- Written task A:
Quote, word for word, the passage of the spring-loaded zoom post that opens with the words containing "Archive for August, 2005" and closes with "zooming user interface.".
- Written task B:
Decide whether each statement agrees with the spring-loaded zoom post, and support each yes or no with the deciding words quoted from it: (i) Releasing the squeeze-button while still zooming out returns the user to the starting zoom level and position. (ii) Panning is not possible while the squeeze-button is held in. (iii) By default, squeezing the new mouse button shows the dashboard until the squeeze stops.

- Document text:
....
Archive for August, 2005

Spring-loaded Zooming UI

The fancy new mouse Apple are selling has a neat hardware feature: squeezing the sides together acts like a button click (on some nth button). They combine it, by default, with a kind of okayish software feature: squeezing the new button shows the dashboard until you stop squeezing.

Looking at CellDesigner’s “bird’s eye view” feature (from the manual) gave mikeb and I an idea: you could use the squeeze-button to control a spring-loaded zoom feature in a Raskinish zooming user interface.

  • The user would start squeezing to begin zooming out. The zoom velocity would smoothly and quickly ramp up to a constant (configurable) rate.
  • Zooming out would continue at that constant rate until either the user releases the squeeze-button (at which point it “drops” you back to the zoom level and position you started from) or the mouse moves more than a (configurable) epsilon from its starting position.
  • If the mouse moves, the zooming process rapidly slows down and stops, hovering over the canvas. The user can use the mouse to pan while the squeeze-button is held in.
  • When the button is finally released, it rapidly drops the camera back to whatever zoom level you used last time you visited this general vicinity. (Not the zoom level you started from. Deciding what the “vicinity” might mean is an interesting problem.)

You could indicate, with a mostly-transparent overlay, where letting go of the button will end up dropping you. When you squeeze, the current view turns transparent while the canvas drops out from underneath you as you rise; while panning, the transparent overlay is updated to reflect the view you’ll get if you let go here; and when you let go, the canvas rises up to meet you as you fall, until it eventually overlaps the transparent view, at which point the transparent view is redundant and can be removed until the next zoom.
....
- Information:

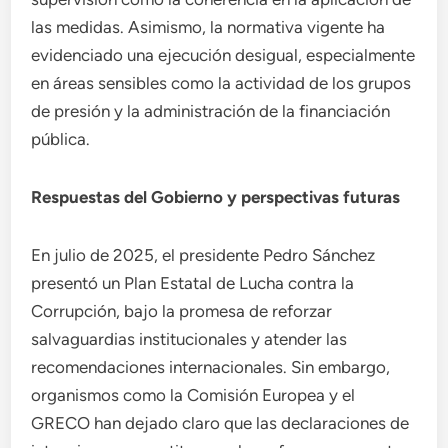
las medidas. Asimismo, la normativa vigente ha
evidenciado una ejecución desigual, especialmente
en áreas sensibles como la actividad de los grupos
de presión y la administración de la financiación
pública.
Respuestas del Gobierno y perspectivas futuras
En julio de 2025, el presidente Pedro Sánchez
presentó un Plan Estatal de Lucha contra la
Corrupción, bajo la promesa de reforzar
salvaguardias institucionales y atender las
recomendaciones internacionales. Sin embargo,
organismos como la Comisión Europea y el
GRECO han dejado claro que las declaraciones de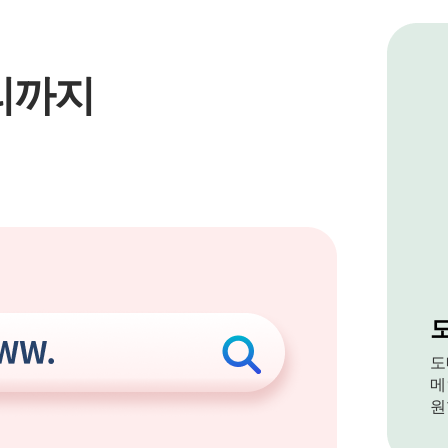
리까지
도
메
원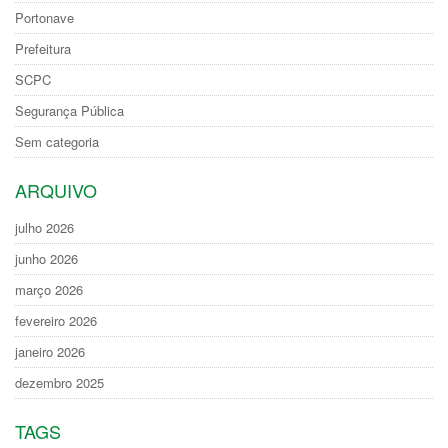
Portonave
Prefeitura
SCPC
Segurança Pública
Sem categoria
ARQUIVO
julho 2026
junho 2026
março 2026
fevereiro 2026
janeiro 2026
dezembro 2025
TAGS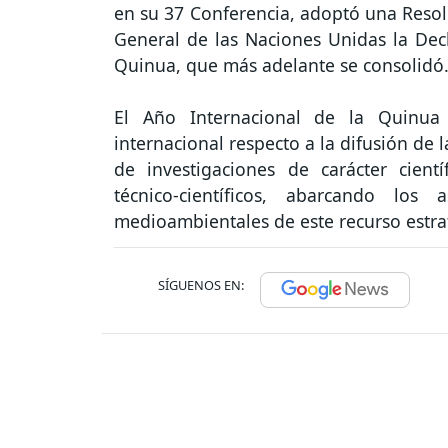
en su 37 Conferencia, adoptó una Resol
General de las Naciones Unidas la Dec
Quinua, que más adelante se consolidó
El Año Internacional de la Quinua 
internacional respecto a la difusión de 
de investigaciones de carácter científ
técnico-científicos, abarcando los 
medioambientales de este recurso estra
SÍGUENOS EN: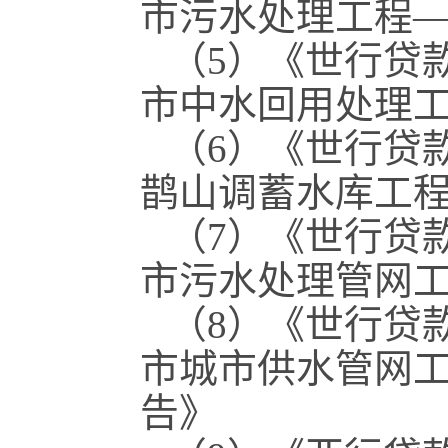
市污水处理工程
（5）《世行贷
市中水回用处理
（6）《世行贷
鹊山调蓄水库工
（7）《世行贷
市污水处理管网
（8）《世行贷
市城市供水管网
告》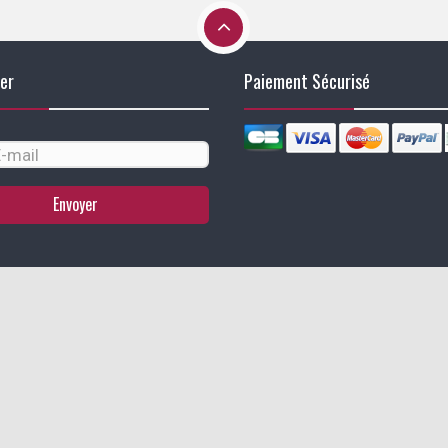
er
Paiement Sécurisé
Envoyer
identialité, en garantissant la conformité avec les réglementations. Personn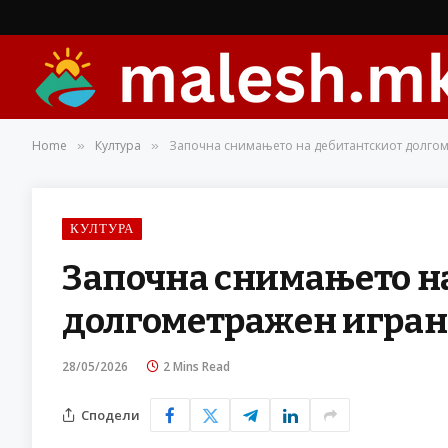
Home
Култура
Започна снимањето на дебитантскиот долго
»
»
КУЛТУРА
Започна снимањето н
долгометражен игран
28/05/2026
2 Mins Read
Сподели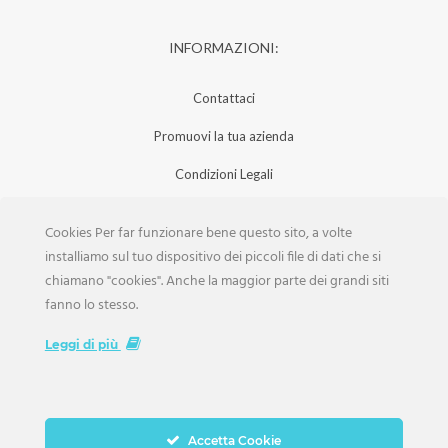
INFORMAZIONI:
Contattaci
Promuovi la tua azienda
Condizioni Legali
Privacy Policy
Cookies Per far funzionare bene questo sito, a volte
Iscrizione Aziende
installiamo sul tuo dispositivo dei piccoli file di dati che si
chiamano "cookies". Anche la maggior parte dei grandi siti
Scarica la Rivista
fanno lo stesso.
Lavora con noi
Leggi di più
Accetta Cookie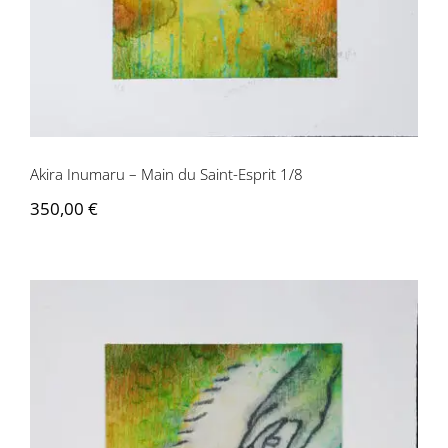
Akira Inumaru – Main du Saint-Esprit 1/8
350,00
€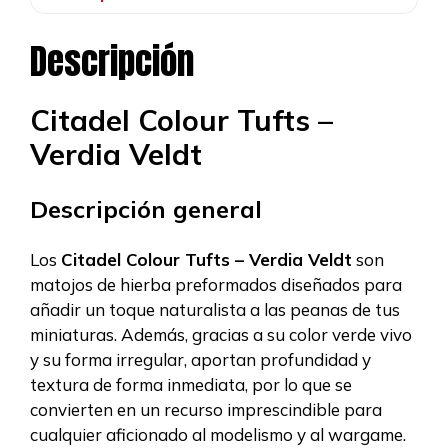
Descripción
Citadel Colour Tufts –
Verdia Veldt
Descripción general
Los
Citadel Colour Tufts – Verdia Veldt
son
matojos de hierba preformados diseñados para
añadir un toque naturalista a las peanas de tus
miniaturas. Además, gracias a su color verde vivo
y su forma irregular, aportan profundidad y
textura de forma inmediata, por lo que se
convierten en un recurso imprescindible para
cualquier aficionado al modelismo y al wargame.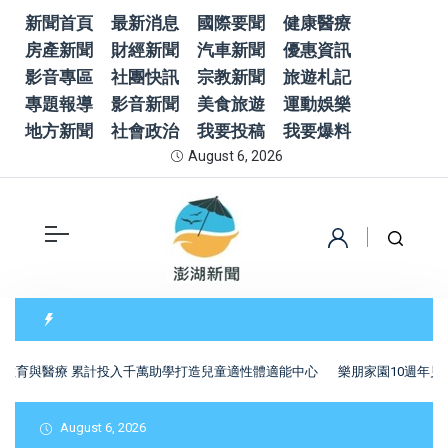
新聞首頁
最新消息
國際要聞
健康醫療
房產新聞
財經新聞
汽車新聞
優惠資訊
影音專區
社團快訊
宗教新聞
旅遊札記
專題報導
影音新聞
美食旅遊
運動娛樂
地方新聞
社會政治
我要投稿
我要爆料
August 6, 2026
育與醫療 累計投入千萬助學打造兒童適性體適能中心
樂朋家園10週年見證
August 6, 2026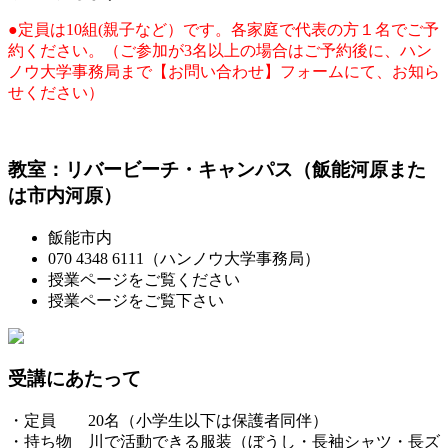
●定員は10組(親子など）です。各家庭で代表の方１名でご予
約ください。（ご参加が3名以上の場合はご予約後に、ハン
ノウ大学事務局まで【お問い合わせ】フォームにて、お知ら
せください）
教室：リバービーチ・キャンパス（飯能河原また
は市内河原）
飯能市内
070 4348 6111（ハンノウ大学事務局）
授業ページをご覧ください
授業ページをご覧下さい
受講にあたって
・定員 20名（小学生以下は保護者同伴）
・持ち物 川で活動できる服装（ぼうし・長袖シャツ・長ズ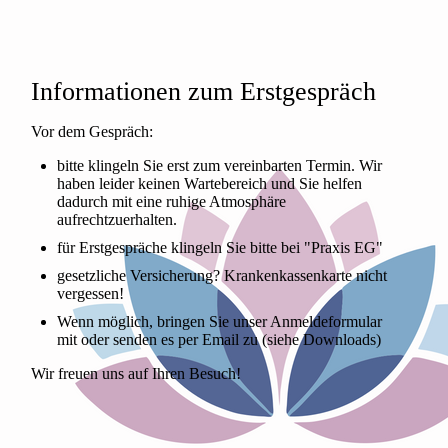
Informationen zum Erstgespräch
Vor dem Gespräch:
bitte klingeln Sie erst zum vereinbarten Termin. Wir
haben leider keinen Wartebereich und Sie helfen
dadurch mit eine ruhige Atmosphäre
aufrechtzuerhalten.
für Erstgespräche klingeln Sie bitte bei "Praxis EG"
gesetzliche Versicherung? Krankenkassenkarte nicht
vergessen!
Wenn möglich, bringen Sie unser Anmeldeformular
mit oder senden es per Email zu (siehe Downloads)
Wir freuen uns auf Ihren Besuch!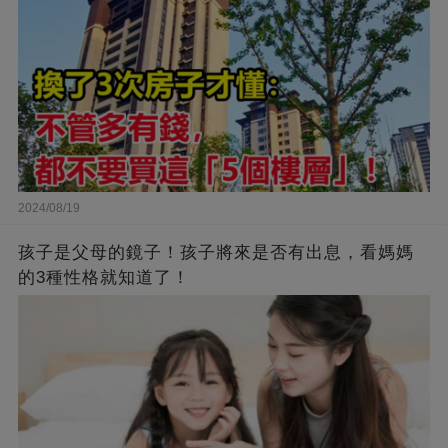
2024/08/19
孩子是父母的鏡子！孩子將來是否有出息，看媽媽
的3種性格就知道了！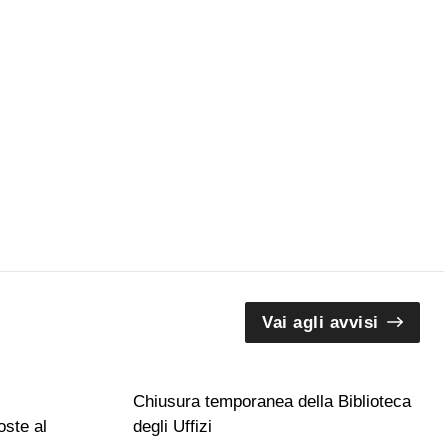
Vai agli avvisi
Chiusura temporanea della Biblioteca
ste al
degli Uffizi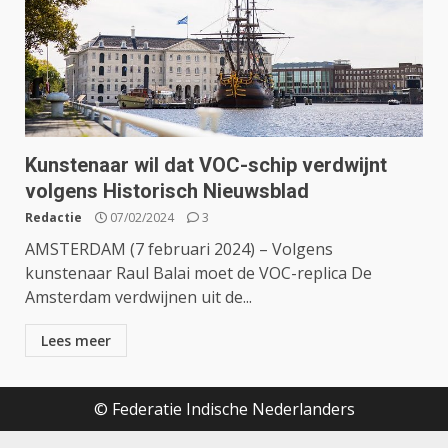
Kunstenaar wil dat VOC-schip verdwijnt
volgens Historisch Nieuwsblad
Redactie
07/02/2024
3
AMSTERDAM (7 februari 2024) – Volgens
kunstenaar Raul Balai moet de VOC-replica De
Amsterdam verdwijnen uit de...
Lees meer
© Federatie Indische Nederlanders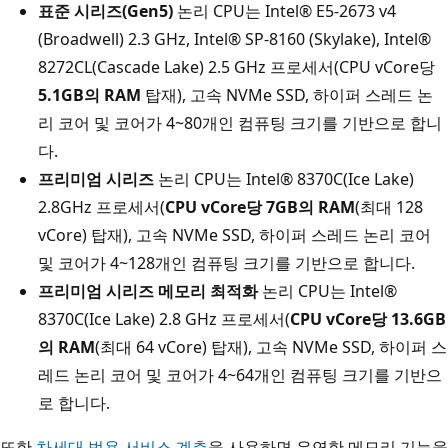
표준 시리즈(Gen5)
논리 CPU는 Intel® E5-2673 v4
(Broadwell) 2.3 GHz, Intel® SP-8160 (Skylake), Intel®
8272CL(Cascade Lake) 2.5 GHz 프로세서(CPU vCore당
5.1GB의 RAM
탑재), 고속 NVMe SSD, 하이퍼 스레드 논
리 코어 및 코어가 4~80개인 컴퓨팅 크기를 기반으로 합니
다.
프리미엄 시리즈
논리 CPU는 Intel® 8370C(Ice Lake)
2.8GHz 프로세서(
CPU vCore당 7GB의 RAM
(최대 128
vCore) 탑재), 고속 NVMe SSD, 하이퍼 스레드 논리 코어
및 코어가 4~128개인 컴퓨팅 크기를 기반으로 합니다.
프리미엄 시리즈 메모리 최적화
논리 CPU는 Intel®
8370C(Ice Lake) 2.8 GHz 프로세서(
CPU vCore당 13.6GB
의 RAM
(최대 64 vCore) 탑재), 고속 NVMe SSD, 하이퍼 스
레드 논리 코어 및 코어가 4~64개인 컴퓨팅 크기를 기반으
로 합니다.
또한
차세대 범용 서비스 계층
을 사용하면 유연한 메모리 기능을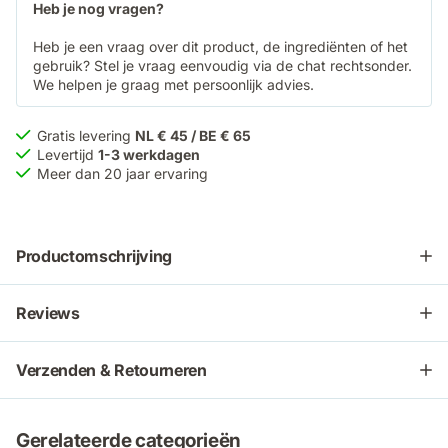
Heb je nog vragen?
Heb je een vraag over dit product, de ingrediënten of het
gebruik? Stel je vraag eenvoudig via de chat rechtsonder.
We helpen je graag met persoonlijk advies.
Gratis levering
NL € 45 / BE € 65
Levertijd
1-3 werkdagen
Meer dan 20 jaar ervaring
Productomschrijving
Reviews
Verzenden & Retourneren
Gerelateerde categorieën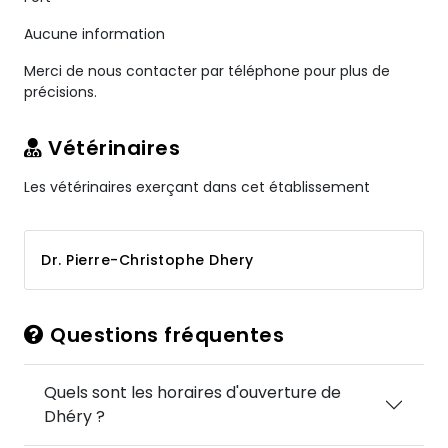
Aucune information
Merci de nous contacter par téléphone pour plus de
précisions.
Vétérinaires
Les vétérinaires exerçant dans cet établissement
Dr. Pierre-Christophe Dhery
Questions fréquentes
Quels sont les horaires d'ouverture de
Dhéry ?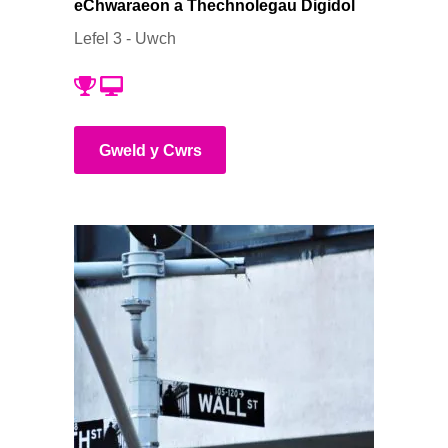
eChwaraeon a Thechnolegau Digidol
Lefel 3 - Uwch
Gweld y Cwrs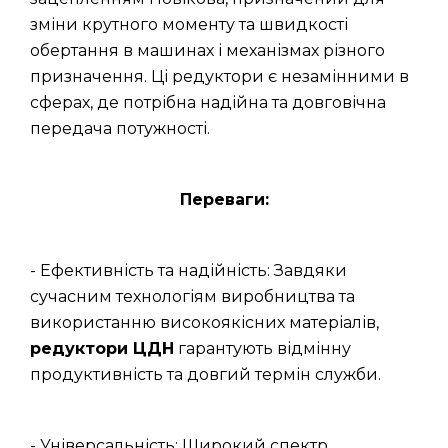
зміни крутного моменту та швидкості
обертання в машинах і механізмах різного
призначення. Ці редуктори є незамінними в
сферах, де потрібна надійна та довговічна
передача потужності.
Переваги:
- Ефективність та надійність: Завдяки
сучасним технологіям виробництва та
використанню високоякісних матеріалів,
редуктори ЦДН
гарантують відмінну
продуктивність та довгий термін служби.
- Універсальність: Широкий спектр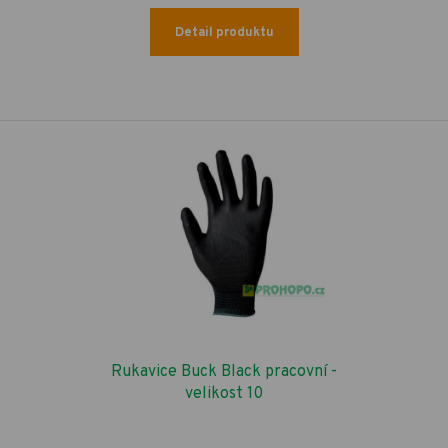
Detail produktu
Rukavice Buck Black pracovní -
velikost 10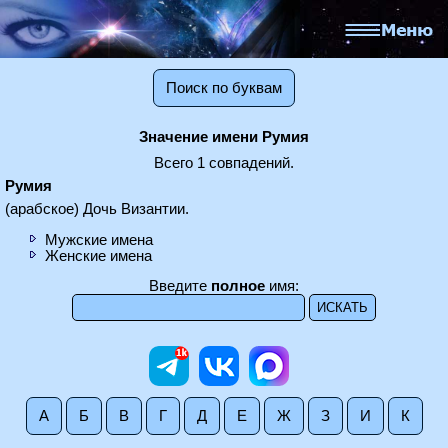
Поиск по буквам
Значение имени Румия
Всего 1 совпадений.
Румия
(арабское) Дочь Византии.
Мужские имена
Женские имена
Введите
полное
имя:
А
Б
В
Г
Д
Е
Ж
З
И
К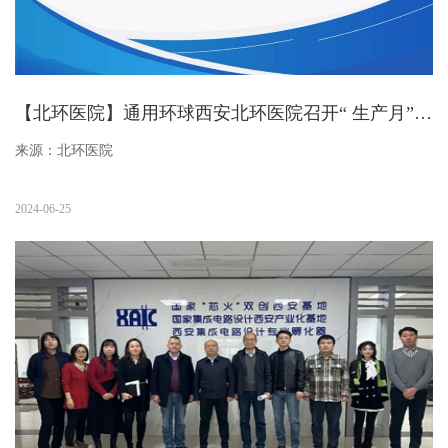
【北环医院】通用环球西安北环医院召开“ 生产月”活动启动大会
来源：北环医院
2024-06-25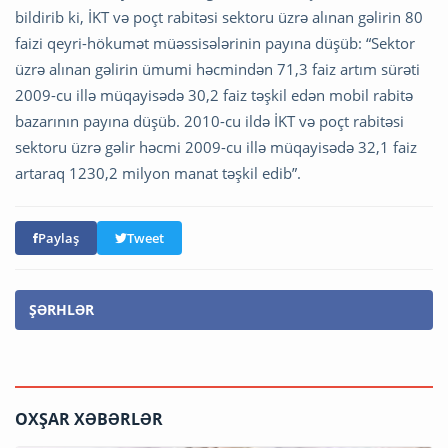
bildirib ki, İKT və poçt rabitəsi sektoru üzrə alınan gəlirin 80
faizi qeyri-hökumət müəssisələrinin payına düşüb: “Sektor
üzrə alınan gəlirin ümumi həcmindən 71,3 faiz artım sürəti
2009-cu illə müqayisədə 30,2 faiz təşkil edən mobil rabitə
bazarının payına düşüb. 2010-cu ildə İKT və poçt rabitəsi
sektoru üzrə gəlir həcmi 2009-cu illə müqayisədə 32,1 faiz
artaraq 1230,2 milyon manat təşkil edib”.
Paylaş
Tweet
ŞƏRHLƏR
OXŞAR XƏBƏRLƏR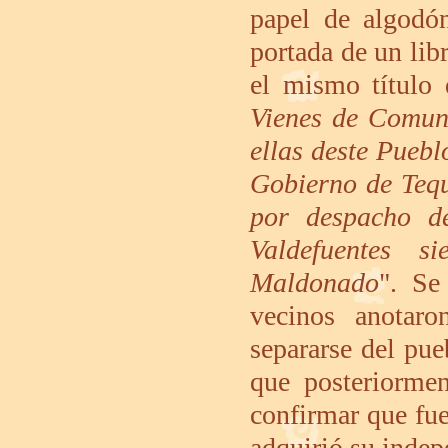
papel de algodón
portada de un lib
el mismo título 
Vienes de Comuni
ellas deste Pueb
Gobierno de Tequ
por despacho d
Valdefuentes s
Maldonado
". Se
vecinos anotar
separarse del pu
que posteriormen
confirmar que fu
adquirió su indep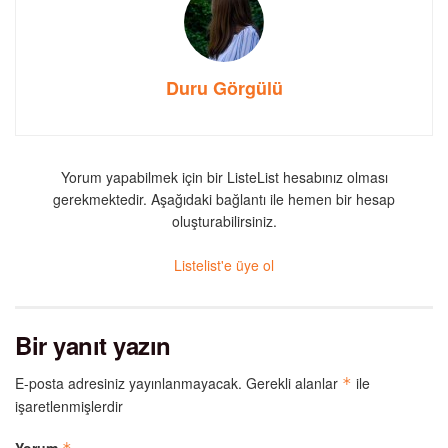
Duru Görgülü
Yorum yapabilmek için bir ListeList hesabınız olması
gerekmektedir. Aşağıdaki bağlantı ile hemen bir hesap
oluşturabilirsiniz.
Listelist'e üye ol
Bir yanıt yazın
E-posta adresiniz yayınlanmayacak.
Gerekli alanlar
ile
*
işaretlenmişlerdir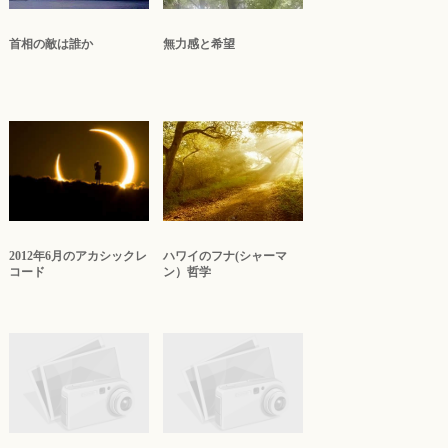
首相の敵は誰か
無力感と希望
2012年6月のアカシックレ
ハワイのフナ(シャーマ
コード
ン）哲学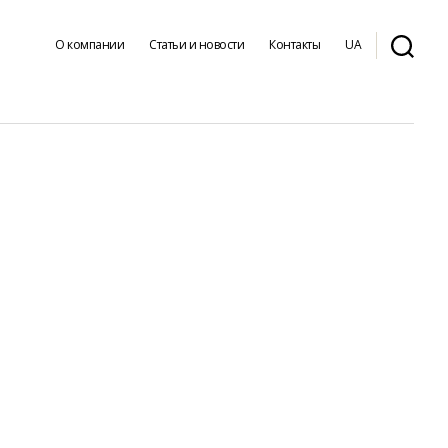
О компании
Статьи и новости
Контакты
UA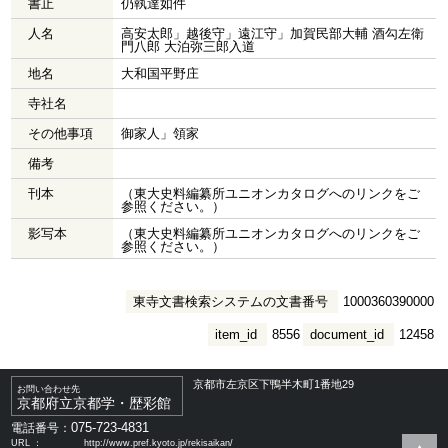
書止
仍執達如件
人名
高安太郎」越後守」遠江守」加賀民部大輔 酒勾左衛
門八郎 大泊弥三郎入道
地名
大和国平野庄
寺社名
その他事項
御家人」領家
備考
刊本
（東大史料編纂所ユニオンカタログへのリンクをご
参照ください。）
影写本
（東大史料編纂所ユニオンカタログへのリンクをご
参照ください。）
東寺文書検索システムの文書番号
1000360390000
item_id
8556
document_id
12458
京都市左京区下鴨半木町1番地29
お問い合わせ先
京都府立京都学・歴彩館
075-723-4831
電話番号：
URL ：
http://www.pref.kyoto.jp/rekisaikan/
....
- Worked solution A:
Archive for August, 2005

Spring-loaded Zooming UI

The fancy new mouse Apple are selling has a neat hardware feature: squeezing the sides together acts like a button click (on some nth button). They combine it, by default, with a kind of okayish software feature: squeezing the new button shows the dashboard until you stop squeezing.

Looking at CellDesigner’s “bird’s eye view” feature (from the manual) gave mikeb and I an idea: you could use the squeeze-button to control a spring-loaded zoom feature in a Raskinish zooming user interface.

- Worked solution B:
(i) Yes: "at which point it “drops” you back to the zoom level and position you started from"
(ii) No: "The user can use the mouse to pan while the squeeze-button is held in."
(iii) Yes: "squeezing the new button shows the dashboard until you stop squeezing"